I lean toward breaking NodeVisitor compatibility but mitigating it with a well-written upgrade guide. It's high time we got Sphinx working on Parsimonious, and somebody has a branch open that does it. That would be a good place to park it. Also, I've been recommending for some time that people pin the exact version of Parsimonious they're using until we get to 1.0; people who do that shouldn't have a problem. Of course, if one NodeVisitor can subclass the other and therefore the number of extra lines of code from keeping both isn't many, I could be persuaded to go the other way. Maybe we even call the new NodeVisitor "NodeVisitor" and the old one "OldNodeVisitor" and make people just change their imports.

erikrose commented 7 years ago

regex grammars

It's wonderful that we both have written these and that you used yours as an example in this PR. It sure makes it easy to understand where you're coming from. :-)

erikrose commented 7 years ago

Maybe we could split up this work.

I meant banging the new visitor against some existing grammars. But still, if you feel like doing the easy bits first and separately, we can merge those in before we have the ignoring, I think.

erikrose commented 7 years ago

This would substantially increase the memory usage of regex nodes

Good point. I think you're right, and I don't want to do that. It's also good to keep the bytes option open; I keep waffling on whether to support that or not. Python 2 can't die soon enough; then at least we don't have 4 slightly different semantics to contend with.

We could probably have our cake and eat it too if we kept emitting RegexNode from expressions.Regex but reached in and yanked the string out of it in the visitor, before passing it to the visitor method. (Someone who wants to play with groupings can override that visitor method to tell it to knock it off.) There are several factorings we could choose if we didn't want to hard-code a special case into the visitor, like having a for_visitor() method on Node and its subclasses. Makes me wish for a multiple-dispatch language so we wouldn't have to pollute a clean class, though. :-) Anyway, if that sounds reasonable, we can think about shapes.
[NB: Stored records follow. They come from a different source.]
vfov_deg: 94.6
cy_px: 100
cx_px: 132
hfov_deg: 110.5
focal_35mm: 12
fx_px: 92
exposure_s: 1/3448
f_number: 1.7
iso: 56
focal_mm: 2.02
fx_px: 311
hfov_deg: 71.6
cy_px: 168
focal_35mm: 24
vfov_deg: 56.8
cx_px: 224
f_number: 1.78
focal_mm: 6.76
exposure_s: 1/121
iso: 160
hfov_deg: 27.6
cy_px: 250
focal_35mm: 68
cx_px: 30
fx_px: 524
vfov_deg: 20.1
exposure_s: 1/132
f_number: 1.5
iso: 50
There aren't any situations in which we'd regret having, say, the expr_name unavailable due to receiving text rather than a Node, are there? I haven't thought of any that are unavoidable, but I've only been at it a few minutes.

jonpry commented 5 years ago

It would be nice if OneOf expressions passed some information to the visitor about which rule succeeded. This would be extremely useful in codegen. Perhaps OneOf would create a tuple with an element for every rule. Then (A/B/C) would be parse to (None,B,None) if B matched.
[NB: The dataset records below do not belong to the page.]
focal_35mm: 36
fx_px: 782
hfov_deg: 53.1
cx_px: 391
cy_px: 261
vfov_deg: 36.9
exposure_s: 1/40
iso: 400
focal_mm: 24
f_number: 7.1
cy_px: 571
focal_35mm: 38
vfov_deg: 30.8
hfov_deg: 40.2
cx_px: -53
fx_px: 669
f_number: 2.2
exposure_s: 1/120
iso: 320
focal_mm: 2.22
davaya commented 4 years ago

I like the description of Lark as an "upstart" parser -- sometimes you need to get uppity to make progress. In any case, it would be nice if Specifying that nodes should be ignored became part of the codebase.

As for syntax, I don't see a problem with Lark's use of ! to preserve nodes and it's opinionated position that constants (anything known a-priori) are just noise in a parse tree. But that is the perspective of an information modeler, not a grammar maven. Any method of trimming nodes would be better than none.